__Problem to solve__: With the images removed, write out each record exactly as given.

Top of Material shown

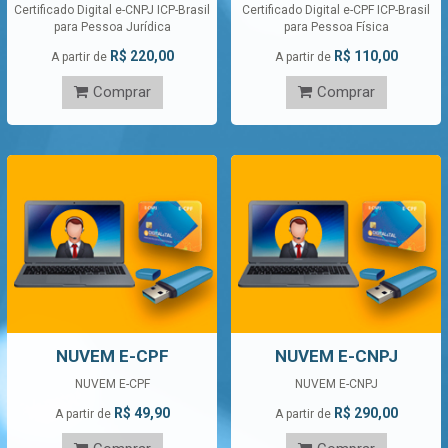
Certificado Digital e-CNPJ ICP-Brasil
Certificado Digital e-CPF ICP-Brasil
para Pessoa Jurídica
para Pessoa Física
R$ 220,00
R$ 110,00
A partir de
A partir de
Comprar
Comprar
NUVEM E-CPF
NUVEM E-CNPJ
NUVEM E-CPF
NUVEM E-CNPJ
R$ 49,90
R$ 290,00
A partir de
A partir de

Bottom of Material shown

__Response to the exercise__:
Certificado Digital e-CNPJ ICP-Brasil
Certificado Digital e-CPF ICP-Brasil
para Pessoa Jurídica
para Pessoa Física
R$ 220,00
R$ 110,00
A partir de
A partir de
Comprar
Comprar
NUVEM E-CPF
NUVEM E-CNPJ
NUVEM E-CPF
NUVEM E-CNPJ
R$ 49,90
R$ 290,00
A partir de
A partir de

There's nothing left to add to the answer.